Hospitality wages rise 53% over the past 10 years
Hospitality has seen the highest rate of ten-year wage inflation out of all UK industries, with workers seeing a 53% increase in their salary compared to a decade ago.
Average weekly earnings for full-time hospitality staff have jumped from £328 per week in 2012 to £502 per week in 2022, according to data from accountancy and business services company Hazlewoods.
Over the past year alone, hospitality employees have received the largest boost in wages of all sectors, as average weekly earnings leapt by 23% from £409 in 2021 to £502 in 2022.
This means that the average hospitality worker gained four times as much from wage inflation as the UK's average worker over the same period, who saw increases of 4.9% from £696 per week in 2021 to £729 in 2022.
Hospitality operators also experienced record-breaking energy bills and food price inflation during this time.
Hazlewoods explained that part of the wage increases was due to rises in the National Minimum Wage, which also climbed 53% in the last ten years, from £6.19 per hour in 2012 to £9.50 in 2022.
Staff shortages, compounded by the UK's new immigration system since Brexit, which demands that overseas workers apply for a Skilled Worker visa, have also pushed up wages.

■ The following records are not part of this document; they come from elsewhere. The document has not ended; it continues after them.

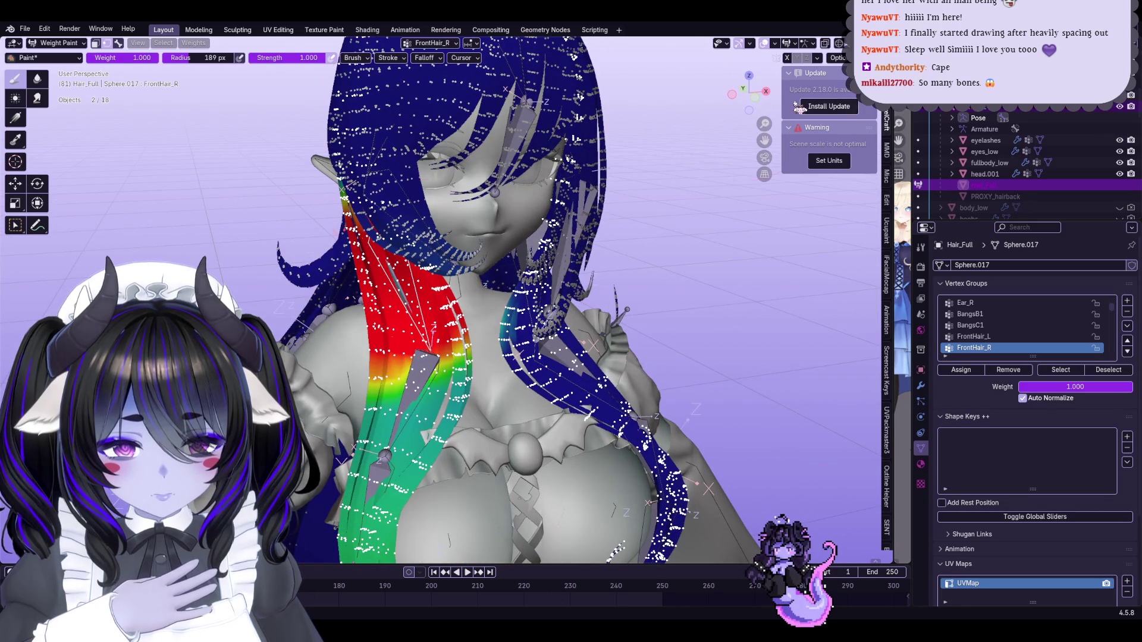
{"action": "scroll", "coordinate": [890, 158], "scroll_direction": "up", "scroll_amount": 3}
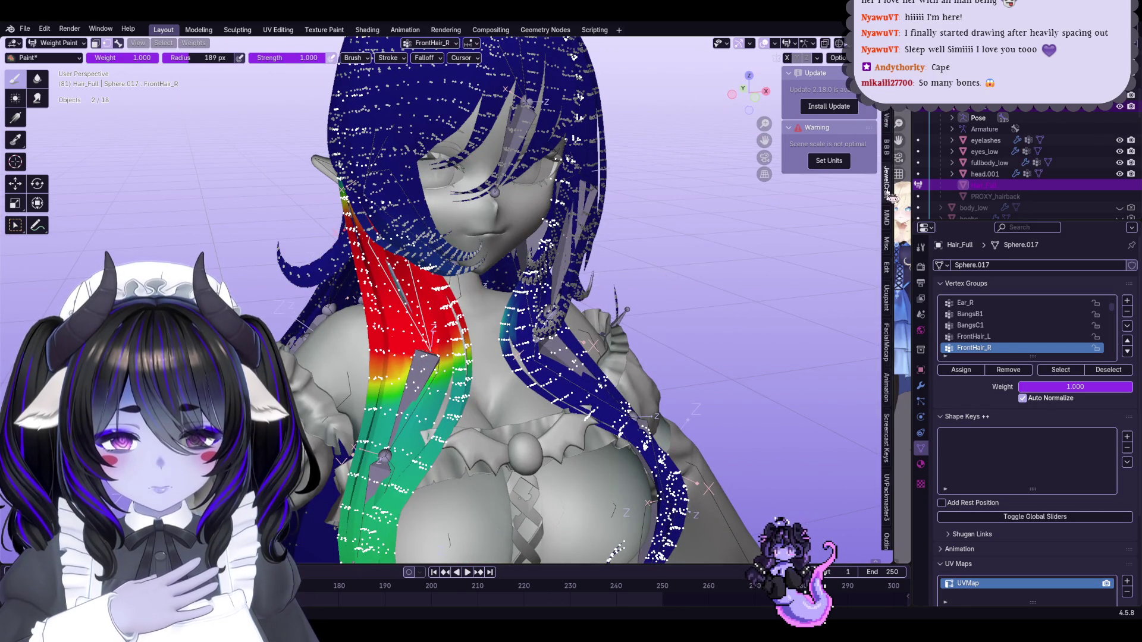
{"action": "left_click", "coordinate": [888, 113]}
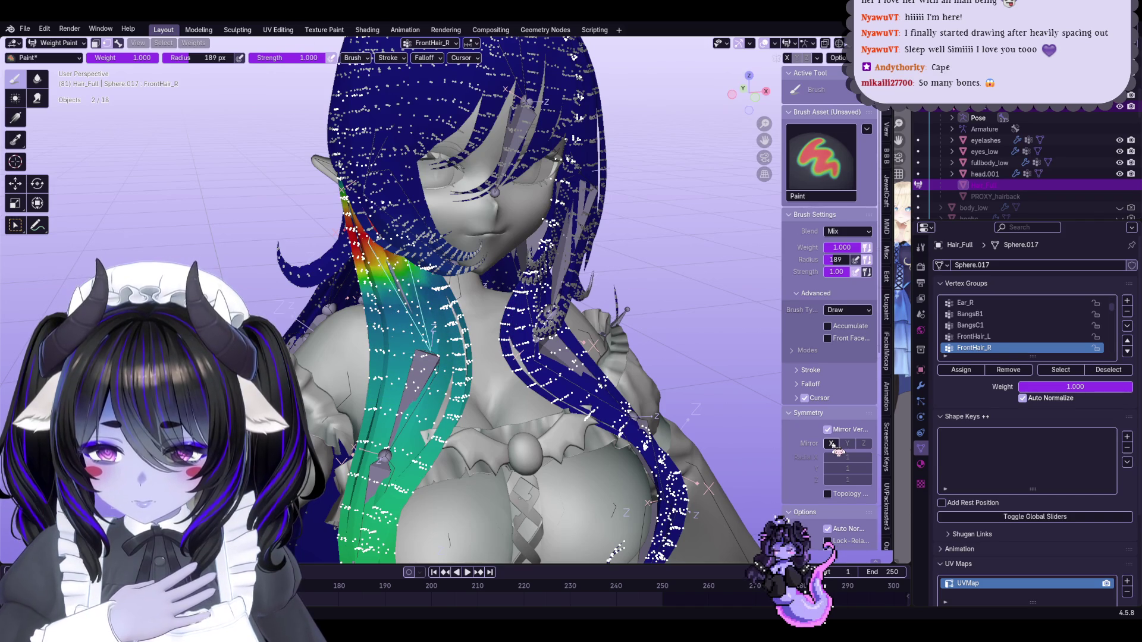
{"action": "mouse_move", "coordinate": [427, 364]}
{"action": "middle_mouse_down"}
{"action": "mouse_move", "coordinate": [410, 322]}
{"action": "mouse_move", "coordinate": [441, 203]}
{"action": "middle_mouse_up"}
{"action": "mouse_move", "coordinate": [440, 202]}
{"action": "left_mouse_down"}
{"action": "mouse_move", "coordinate": [482, 296]}
{"action": "mouse_move", "coordinate": [476, 345]}
{"action": "left_mouse_up"}
{"action": "middle_click_drag", "start_coordinate": [476, 345], "coordinate": [440, 297]}
{"action": "scroll", "coordinate": [416, 235], "scroll_direction": "up", "scroll_amount": 5}
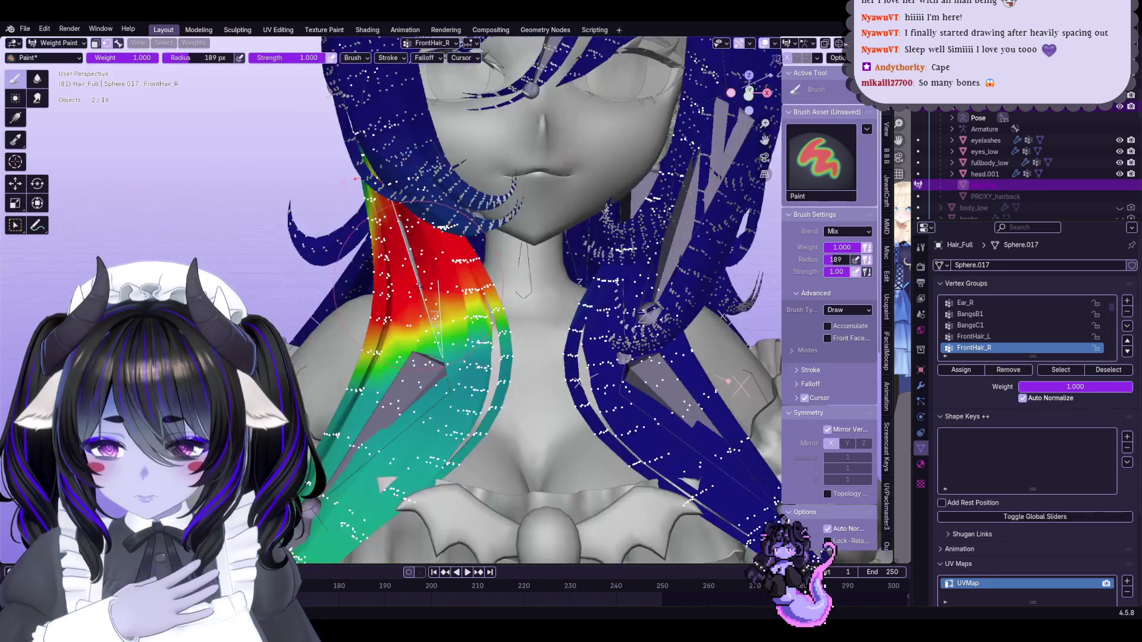
{"action": "key", "text": "r"}
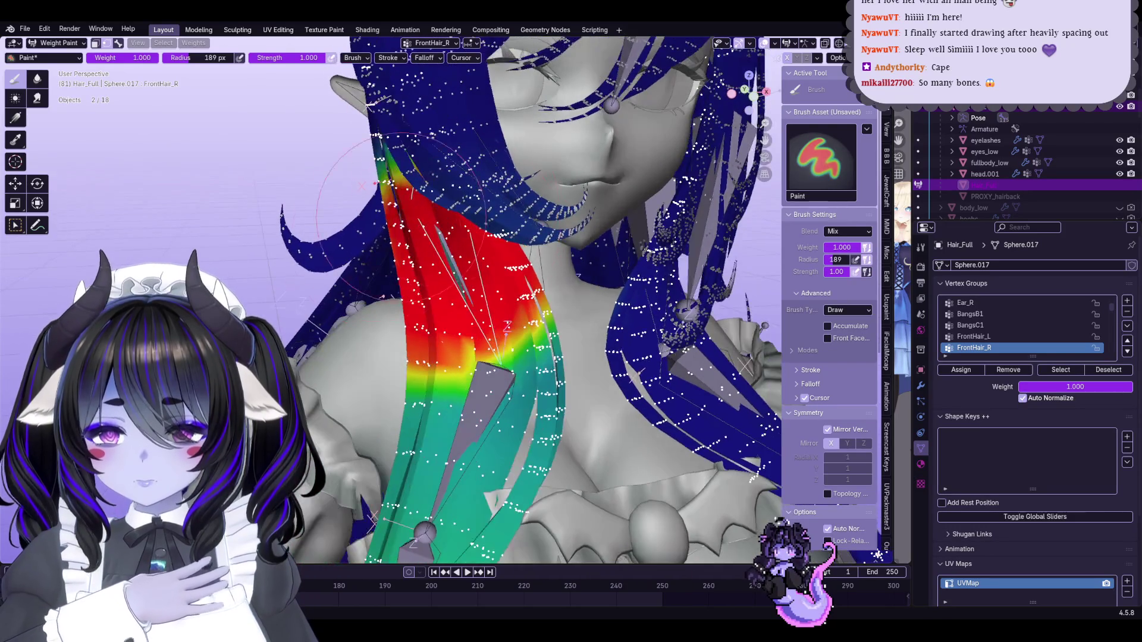
{"action": "left_click", "coordinate": [500, 221]}
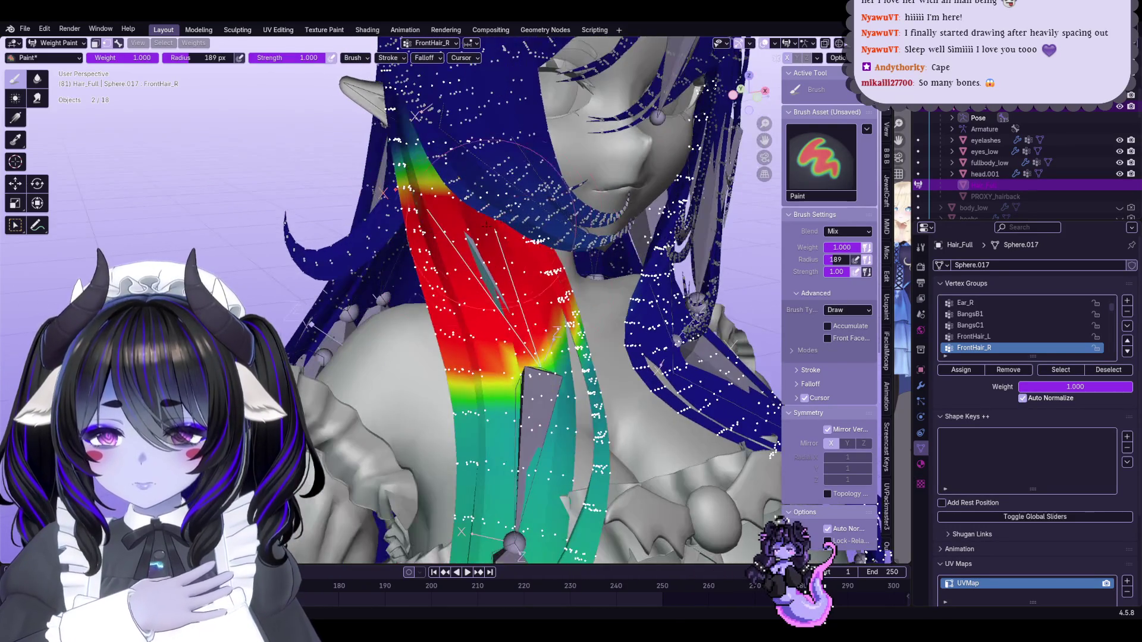
{"action": "scroll", "coordinate": [454, 295], "scroll_direction": "down", "scroll_amount": 4}
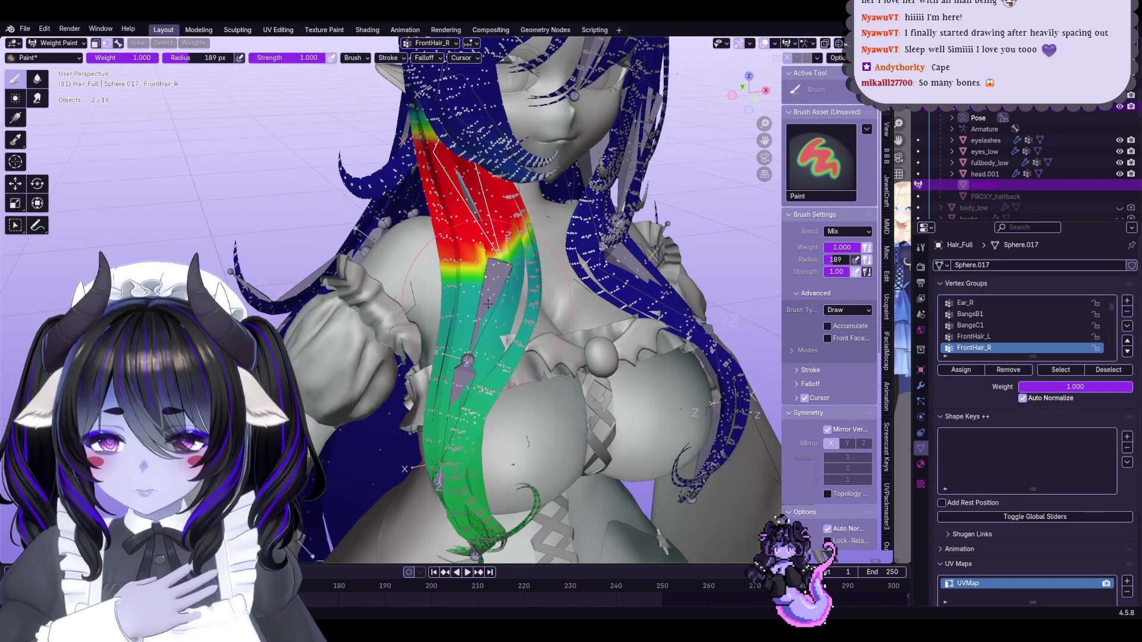
{"action": "scroll", "coordinate": [497, 290], "scroll_direction": "up", "scroll_amount": 3}
Paint FrontHair_R.001 weights along the right strand with vertex selection masking enabled
{"action": "left_click", "coordinate": [464, 293], "text": "ctrl"}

Rebecca Copping, associate partner at Hazlewoods, said: "Hospitality workers have seen minimum wage rises and Brexit combine to drive up their wages sharply over the past ten years.
"Recruiting from what is a now a finite pool of workers in a much more competitive market has mean pay levels have had to increase markedly.
"Higher wages are good news for the staff in the sector but they are putting the industry's weak margins under even greater pressure."